*To be done:* Transcribe the listing below word for word, beginning with the line that contains "order: Hymenoptera" and continuing through the line that contains "scientific name: Dendrocygna autumnalis".

*Record list:*
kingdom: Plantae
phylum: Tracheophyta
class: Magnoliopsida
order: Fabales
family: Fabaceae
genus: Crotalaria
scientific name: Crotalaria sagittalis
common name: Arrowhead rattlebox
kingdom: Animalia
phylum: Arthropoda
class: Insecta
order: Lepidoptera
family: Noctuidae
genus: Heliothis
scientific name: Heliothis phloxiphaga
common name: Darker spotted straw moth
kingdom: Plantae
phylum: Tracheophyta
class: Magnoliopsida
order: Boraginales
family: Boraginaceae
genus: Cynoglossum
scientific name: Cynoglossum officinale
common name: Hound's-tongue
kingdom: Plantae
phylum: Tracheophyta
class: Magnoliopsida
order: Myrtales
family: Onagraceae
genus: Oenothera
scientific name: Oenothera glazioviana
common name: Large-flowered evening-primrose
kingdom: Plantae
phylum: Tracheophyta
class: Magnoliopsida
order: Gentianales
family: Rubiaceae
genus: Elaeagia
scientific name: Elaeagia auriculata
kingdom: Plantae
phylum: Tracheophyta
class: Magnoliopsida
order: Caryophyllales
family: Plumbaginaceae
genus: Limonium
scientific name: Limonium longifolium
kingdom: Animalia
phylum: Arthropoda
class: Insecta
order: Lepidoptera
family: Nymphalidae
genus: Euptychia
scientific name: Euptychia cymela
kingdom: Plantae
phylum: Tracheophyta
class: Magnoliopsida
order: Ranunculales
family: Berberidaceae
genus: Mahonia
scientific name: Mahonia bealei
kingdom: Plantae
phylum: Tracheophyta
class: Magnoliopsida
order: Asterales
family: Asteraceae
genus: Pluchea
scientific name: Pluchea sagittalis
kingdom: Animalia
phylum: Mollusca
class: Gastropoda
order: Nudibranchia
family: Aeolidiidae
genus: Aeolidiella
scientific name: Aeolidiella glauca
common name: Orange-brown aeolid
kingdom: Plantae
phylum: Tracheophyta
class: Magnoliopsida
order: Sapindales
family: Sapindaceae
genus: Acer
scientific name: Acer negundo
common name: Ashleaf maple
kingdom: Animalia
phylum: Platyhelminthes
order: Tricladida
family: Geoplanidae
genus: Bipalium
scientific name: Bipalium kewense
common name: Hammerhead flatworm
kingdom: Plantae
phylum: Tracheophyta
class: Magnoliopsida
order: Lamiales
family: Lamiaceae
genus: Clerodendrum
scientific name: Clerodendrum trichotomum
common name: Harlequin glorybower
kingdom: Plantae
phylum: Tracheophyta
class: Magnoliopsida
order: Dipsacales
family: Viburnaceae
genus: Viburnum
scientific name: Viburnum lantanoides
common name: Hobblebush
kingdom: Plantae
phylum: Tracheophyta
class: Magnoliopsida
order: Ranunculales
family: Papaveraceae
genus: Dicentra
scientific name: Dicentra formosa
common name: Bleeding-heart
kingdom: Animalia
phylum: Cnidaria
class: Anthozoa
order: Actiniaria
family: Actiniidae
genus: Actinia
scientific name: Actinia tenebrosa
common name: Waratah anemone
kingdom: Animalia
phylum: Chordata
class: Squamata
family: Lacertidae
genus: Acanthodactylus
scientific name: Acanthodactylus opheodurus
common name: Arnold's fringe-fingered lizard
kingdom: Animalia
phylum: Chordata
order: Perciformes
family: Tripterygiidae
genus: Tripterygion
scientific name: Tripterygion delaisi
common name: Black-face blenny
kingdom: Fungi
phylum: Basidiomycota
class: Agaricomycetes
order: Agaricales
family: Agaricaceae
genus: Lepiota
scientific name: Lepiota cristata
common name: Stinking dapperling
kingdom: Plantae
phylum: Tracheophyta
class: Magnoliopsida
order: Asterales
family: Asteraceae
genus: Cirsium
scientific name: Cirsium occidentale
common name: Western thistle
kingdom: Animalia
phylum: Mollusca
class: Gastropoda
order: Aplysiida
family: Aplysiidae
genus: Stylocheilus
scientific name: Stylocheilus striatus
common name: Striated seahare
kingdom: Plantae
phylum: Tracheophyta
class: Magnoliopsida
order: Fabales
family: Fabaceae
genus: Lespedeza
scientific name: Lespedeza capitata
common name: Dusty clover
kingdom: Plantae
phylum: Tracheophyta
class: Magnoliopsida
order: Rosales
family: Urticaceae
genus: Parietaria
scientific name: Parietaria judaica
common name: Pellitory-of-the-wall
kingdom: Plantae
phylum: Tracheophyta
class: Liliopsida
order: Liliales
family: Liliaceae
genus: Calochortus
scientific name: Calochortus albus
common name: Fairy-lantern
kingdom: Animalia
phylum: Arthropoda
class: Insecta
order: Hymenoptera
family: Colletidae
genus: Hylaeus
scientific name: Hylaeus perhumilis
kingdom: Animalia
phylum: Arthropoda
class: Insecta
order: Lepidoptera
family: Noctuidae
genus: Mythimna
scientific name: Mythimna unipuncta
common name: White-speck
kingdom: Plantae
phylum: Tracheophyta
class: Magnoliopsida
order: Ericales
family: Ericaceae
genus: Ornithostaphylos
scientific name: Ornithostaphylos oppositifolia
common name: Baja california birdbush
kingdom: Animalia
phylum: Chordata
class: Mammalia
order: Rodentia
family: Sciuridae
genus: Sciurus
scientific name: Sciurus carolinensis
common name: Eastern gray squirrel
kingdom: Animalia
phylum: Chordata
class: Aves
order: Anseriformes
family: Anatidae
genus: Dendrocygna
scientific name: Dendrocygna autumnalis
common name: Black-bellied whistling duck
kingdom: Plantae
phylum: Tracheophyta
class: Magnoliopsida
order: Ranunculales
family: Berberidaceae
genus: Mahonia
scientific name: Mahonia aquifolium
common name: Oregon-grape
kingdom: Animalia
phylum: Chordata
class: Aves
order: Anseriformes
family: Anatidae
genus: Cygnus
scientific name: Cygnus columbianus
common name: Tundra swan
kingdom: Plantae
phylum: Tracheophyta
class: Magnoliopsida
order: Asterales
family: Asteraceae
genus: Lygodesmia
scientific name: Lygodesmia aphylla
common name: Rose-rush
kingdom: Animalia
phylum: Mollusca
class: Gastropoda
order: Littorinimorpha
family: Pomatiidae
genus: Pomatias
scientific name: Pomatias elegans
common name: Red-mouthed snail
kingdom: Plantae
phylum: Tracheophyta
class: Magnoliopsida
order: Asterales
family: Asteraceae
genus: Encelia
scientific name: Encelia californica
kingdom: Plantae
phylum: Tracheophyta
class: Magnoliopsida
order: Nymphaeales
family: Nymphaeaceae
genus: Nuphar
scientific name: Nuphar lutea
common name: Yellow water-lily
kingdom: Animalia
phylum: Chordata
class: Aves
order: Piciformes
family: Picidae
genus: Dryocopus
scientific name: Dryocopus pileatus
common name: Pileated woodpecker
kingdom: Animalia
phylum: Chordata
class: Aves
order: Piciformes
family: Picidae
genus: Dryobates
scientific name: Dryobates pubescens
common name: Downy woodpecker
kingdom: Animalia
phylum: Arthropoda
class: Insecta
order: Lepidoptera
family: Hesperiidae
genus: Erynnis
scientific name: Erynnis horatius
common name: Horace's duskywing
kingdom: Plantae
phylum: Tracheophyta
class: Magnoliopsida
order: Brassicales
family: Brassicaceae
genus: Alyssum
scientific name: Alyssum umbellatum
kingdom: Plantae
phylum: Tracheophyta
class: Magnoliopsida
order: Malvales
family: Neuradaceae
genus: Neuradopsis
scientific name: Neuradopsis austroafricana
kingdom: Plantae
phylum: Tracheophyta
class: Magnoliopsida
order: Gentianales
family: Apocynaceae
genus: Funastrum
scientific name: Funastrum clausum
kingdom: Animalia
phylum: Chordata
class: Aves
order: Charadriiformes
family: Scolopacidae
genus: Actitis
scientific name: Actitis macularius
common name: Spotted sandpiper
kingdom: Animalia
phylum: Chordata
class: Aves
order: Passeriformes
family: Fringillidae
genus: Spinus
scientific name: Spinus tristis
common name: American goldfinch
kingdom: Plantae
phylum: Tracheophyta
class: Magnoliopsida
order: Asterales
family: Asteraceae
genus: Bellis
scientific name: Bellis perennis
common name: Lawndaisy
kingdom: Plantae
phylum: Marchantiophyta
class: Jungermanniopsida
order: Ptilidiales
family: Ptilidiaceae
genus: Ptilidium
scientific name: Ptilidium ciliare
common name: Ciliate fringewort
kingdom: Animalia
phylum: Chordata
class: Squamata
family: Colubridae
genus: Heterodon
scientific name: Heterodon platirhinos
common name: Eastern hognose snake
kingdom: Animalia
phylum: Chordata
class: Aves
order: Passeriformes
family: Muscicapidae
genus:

*The reply:*
order: Hymenoptera
family: Colletidae
genus: Hylaeus
scientific name: Hylaeus perhumilis
kingdom: Animalia
phylum: Arthropoda
class: Insecta
order: Lepidoptera
family: Noctuidae
genus: Mythimna
scientific name: Mythimna unipuncta
common name: White-speck
kingdom: Plantae
phylum: Tracheophyta
class: Magnoliopsida
order: Ericales
family: Ericaceae
genus: Ornithostaphylos
scientific name: Ornithostaphylos oppositifolia
common name: Baja california birdbush
kingdom: Animalia
phylum: Chordata
class: Mammalia
order: Rodentia
family: Sciuridae
genus: Sciurus
scientific name: Sciurus carolinensis
common name: Eastern gray squirrel
kingdom: Animalia
phylum: Chordata
class: Aves
order: Anseriformes
family: Anatidae
genus: Dendrocygna
scientific name: Dendrocygna autumnalis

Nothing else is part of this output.